Hypervigilanz ist ein Bewältigungsmechanismus, den wir entwickeln, wenn wir schon früh traumatisiert werden. Einfach ausgedrückt bedeutet Hypervigilanz, dass du dir übermäßig dessen bewusst bist, was um dich herum vorgeht, fast bis zur Paranoia. Das kann extrem erschöpfend sein.

6. Verzerrtes Selbstbild

Ein weiterer Aspekt der Bindungstheorie ist, dass wir, wenn wir uns mit unserer Mutter nicht verständigen oder erklären können, auch nicht lernen, uns selbst zu verstehen.

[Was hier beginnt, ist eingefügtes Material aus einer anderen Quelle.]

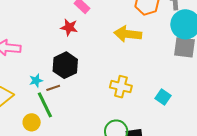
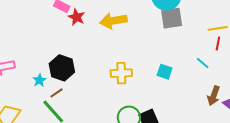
red star: (69, 27) -> (77, 17), moved, turned 30
cyan star: (36, 81) -> (39, 80), moved

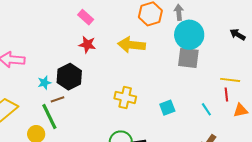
red star: (77, 17) -> (87, 45), moved, turned -30
red line: (218, 44) -> (226, 95), turned -32
cyan square: (165, 72) -> (167, 108), turned 35

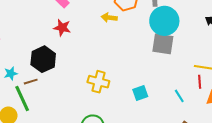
yellow arrow: (132, 45) -> (109, 18), moved, size x0.6
cyan star: (44, 83) -> (11, 73), moved

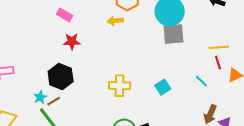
cyan star: (11, 73) -> (40, 97), moved

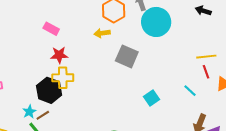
gray square: (173, 34) -> (127, 56), moved, turned 30
yellow cross: (120, 86) -> (63, 78), moved

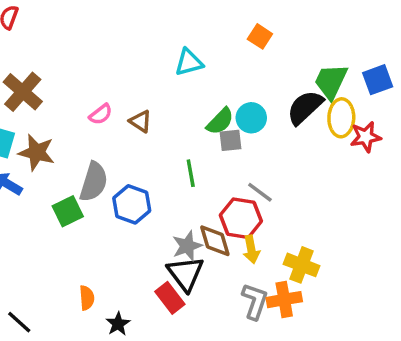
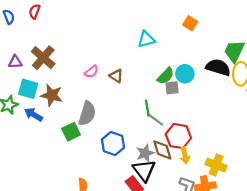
black semicircle: (305, 107) -> (218, 67), turned 60
gray line: (260, 192) -> (156, 120), moved
blue hexagon: (132, 204) -> (113, 144), moved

Leider kann dies eine Tochter einer lieblosen Mutter dazu bringen, dass sie ständig selbstunsicher ist und häufig ihre Identität wechselt.

7. Suchtprobleme

Studien über Studien haben enge Zusammenhänge zwischen Substanzmissbrauch und emotionaler Vernachlässigung gefunden. Schon sehr früh, wenn wir keine Liebe, Zuneigung und echte Bindung zu einem anderen Menschen bekommen, suchen wir uns dies in unserer Umgebung. Eine Möglichkeit dazu sind Drogen.

8. Die Geschichte wiederholt sich

Leider kann es vorkommen, wenn die Wunden einer lieblosen Mutter unverheilt sind, dass die Tochter einer solchen Mutter sich unabsichtlich immer wieder dieselbe Beziehungsdynamik sucht. Manche Leute glauben, dass dies ein unbewusster Versuch ist, einen Abschluss und Heilung von dieser Dynamik zu finden, aber es kann dazu führen, dass das Leben noch schmerzhafter wird.

9. Angststörungen

Angststörungen und Traumata und Vernachlässigung gehen alle Hand in Hand. Studien über Studien haben dies in großem Umfang gezeigt. Vor allem in Situationen emotionaler Vernachlässigung haben Menschen oft ein höheres Maß an Angst vor dem Rest der Welt und dem Leben im Allgemeinen.